» WHAT YOU NEED TO DO
Once you reach the line containing "[127,453,170,462] v0.2.3 ->", write out that line and every remaining line of the records exactly.

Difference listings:
****

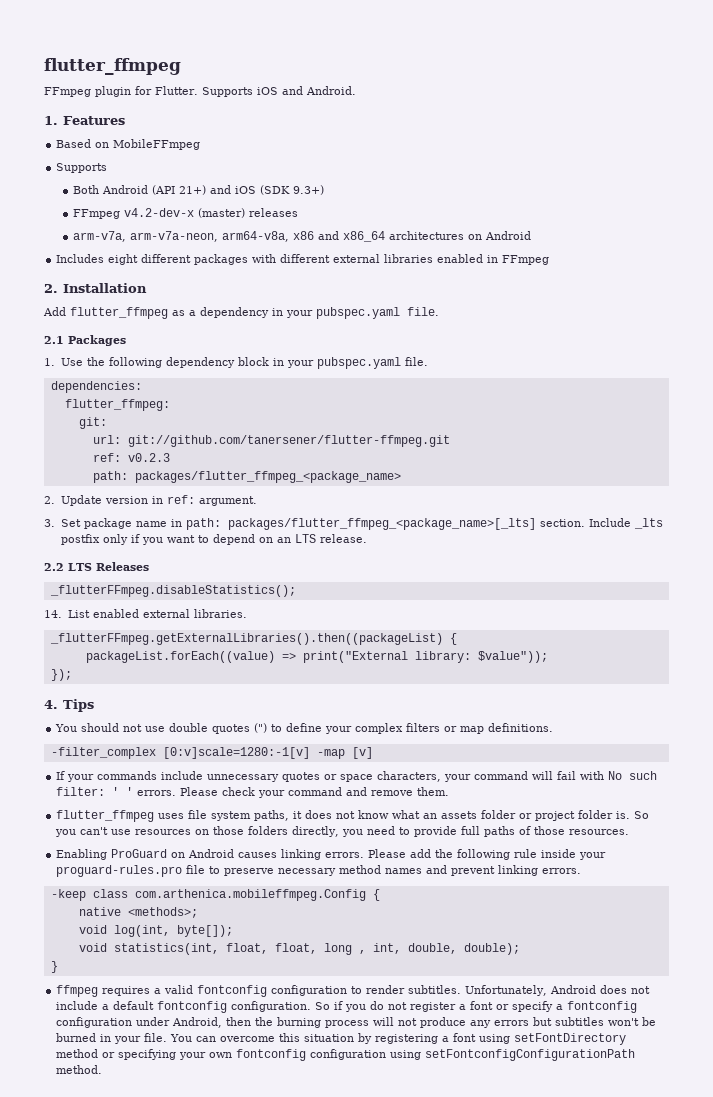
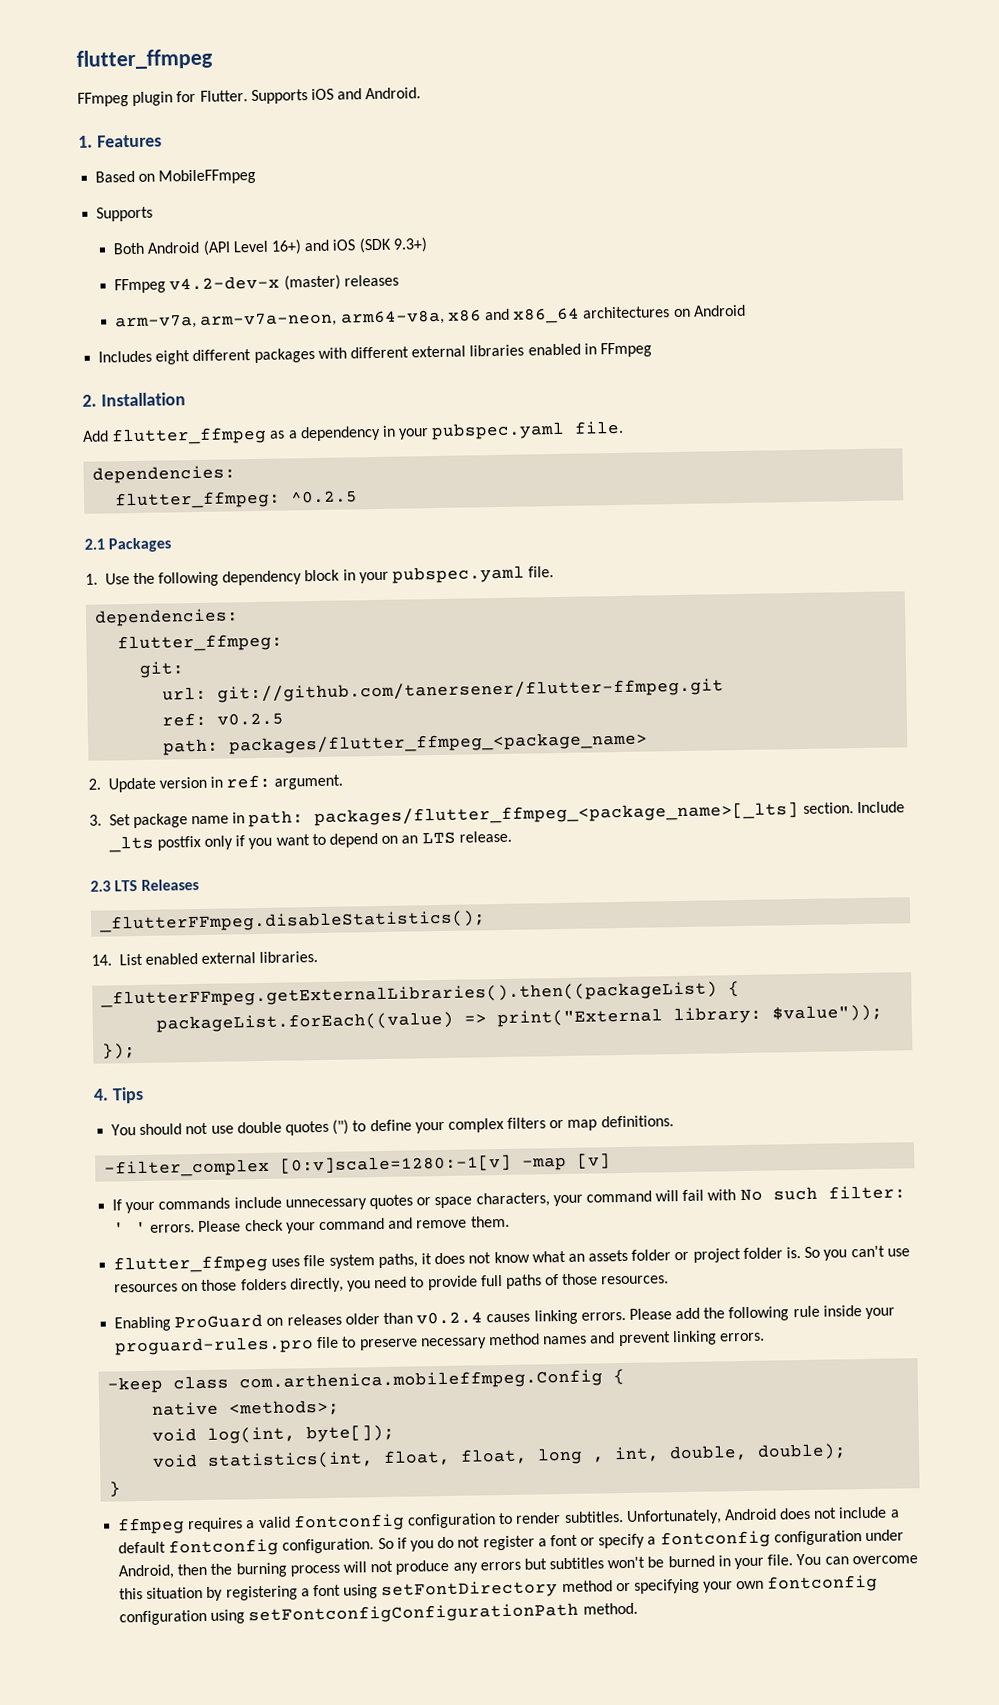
[178,185,206,195] 21+) -> [232,239,302,255] Level 16+)
(439, 311) none -> [92,465,237,484] [114,490,359,510] // dependencies: // flutter_ffmpeg: ^0.2.5
[127,453,170,462] v0.2.3 -> [217,712,285,726] v0.2.5
[44,563,64,571] 2.2 -> [90,880,111,892] 2.3
[188,849,235,858] Android -> [286,1311,484,1326] releases older than v0.2.4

****

» YOUR RESPONSE
[127,453,170,462] v0.2.3 -> [217,712,285,726] v0.2.5
[44,563,64,571] 2.2 -> [90,880,111,892] 2.3
[188,849,235,858] Android -> [286,1311,484,1326] releases older than v0.2.4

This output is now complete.